** YOUR INSTRUCTIONS **
A word-for-word copy of the listing is required, and it must contain no pictures.

----

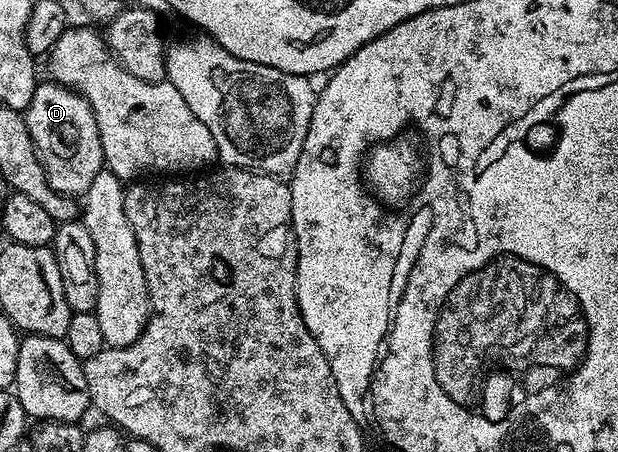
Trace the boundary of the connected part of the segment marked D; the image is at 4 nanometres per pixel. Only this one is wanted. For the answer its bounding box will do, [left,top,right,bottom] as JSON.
[23,81,105,197]

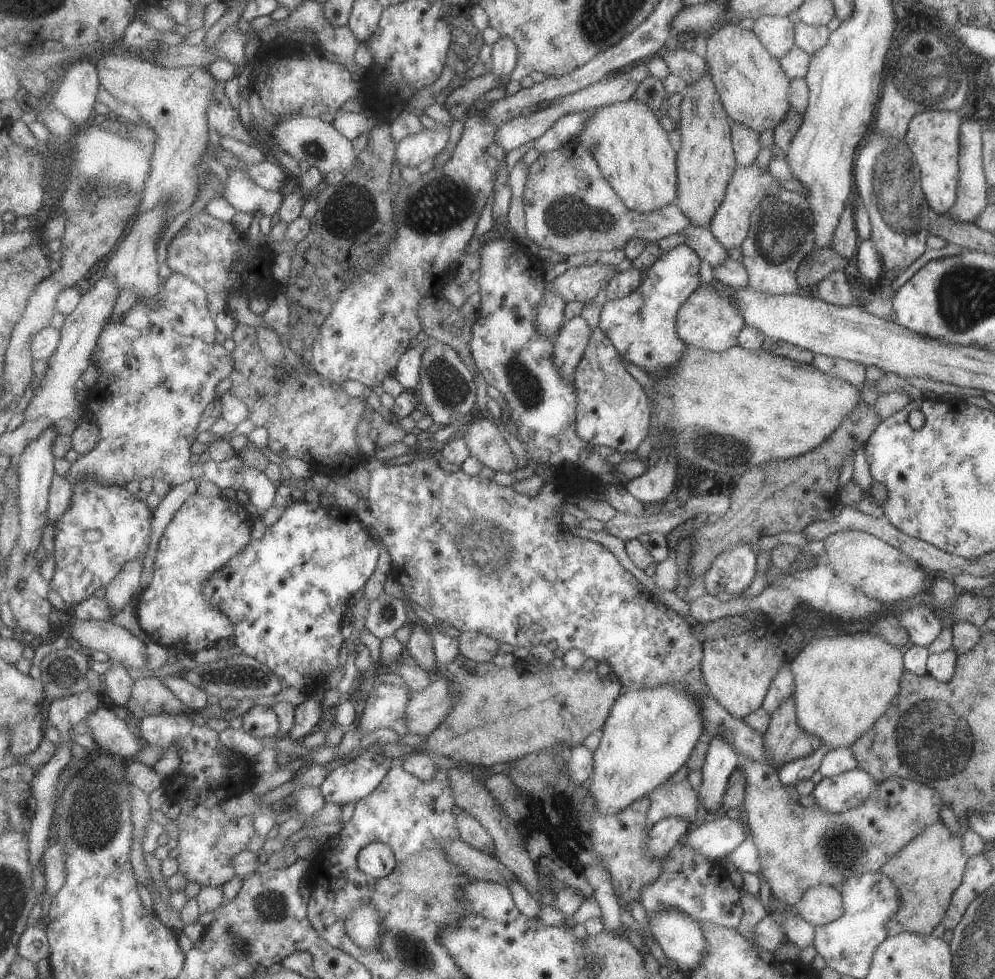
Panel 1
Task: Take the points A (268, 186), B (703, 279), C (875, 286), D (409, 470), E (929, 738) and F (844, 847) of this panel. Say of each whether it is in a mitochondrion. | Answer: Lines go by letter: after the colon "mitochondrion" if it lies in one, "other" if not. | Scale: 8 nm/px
A: other
B: other
C: other
D: other
E: mitochondrion
F: mitochondrion

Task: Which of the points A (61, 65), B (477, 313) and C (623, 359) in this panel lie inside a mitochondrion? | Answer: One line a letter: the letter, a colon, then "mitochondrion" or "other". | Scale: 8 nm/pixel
A: other
B: other
C: other

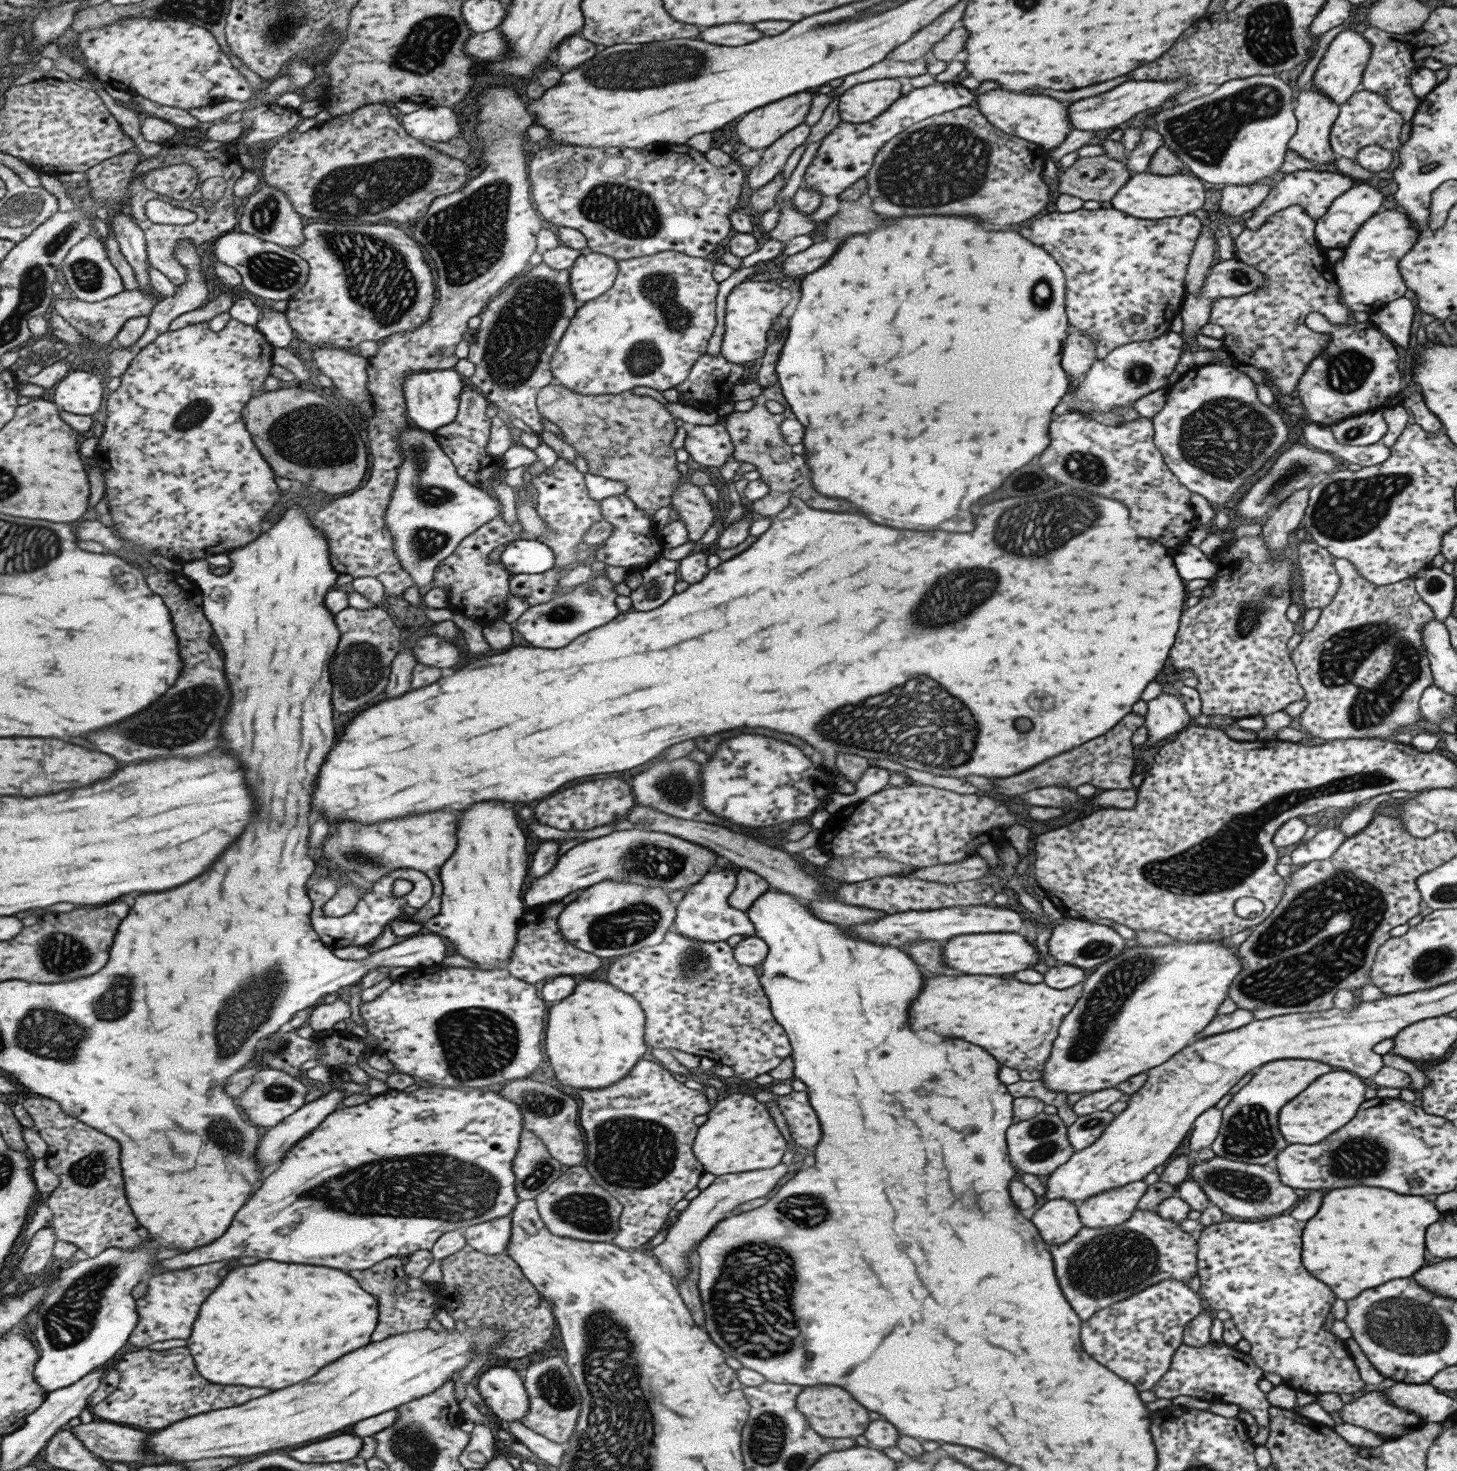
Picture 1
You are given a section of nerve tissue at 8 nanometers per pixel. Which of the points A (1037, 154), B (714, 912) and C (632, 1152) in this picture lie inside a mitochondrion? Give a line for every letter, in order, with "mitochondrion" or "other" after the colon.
A: other
B: other
C: mitochondrion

----

** EXPECTED OUTPUT **
Trace the boundary of the connected part of the segment marked D; the image is at 4 nanometres per pixel. Only this one is wanted. For the answer its bounding box will do, [left,top,right,bottom] as JSON.
[23,81,105,197]

Panel 1
Task: Take the points A (268, 186), B (703, 279), C (875, 286), D (409, 470), E (929, 738) and F (844, 847) of this panel. Say of each whether it is in a mitochondrion. | Answer: Lines go by letter: after the colon "mitochondrion" if it lies in one, "other" if not. | Scale: 8 nm/px
A: other
B: other
C: other
D: other
E: mitochondrion
F: mitochondrion

Task: Which of the points A (61, 65), B (477, 313) and C (623, 359) in this panel lie inside a mitochondrion? | Answer: One line a letter: the letter, a colon, then "mitochondrion" or "other". | Scale: 8 nm/pixel
A: other
B: other
C: other

Picture 1
You are given a section of nerve tissue at 8 nanometers per pixel. Which of the points A (1037, 154), B (714, 912) and C (632, 1152) in this picture lie inside a mitochondrion? Give a line for every letter, in order, with "mitochondrion" or "other" after the colon.
A: other
B: other
C: mitochondrion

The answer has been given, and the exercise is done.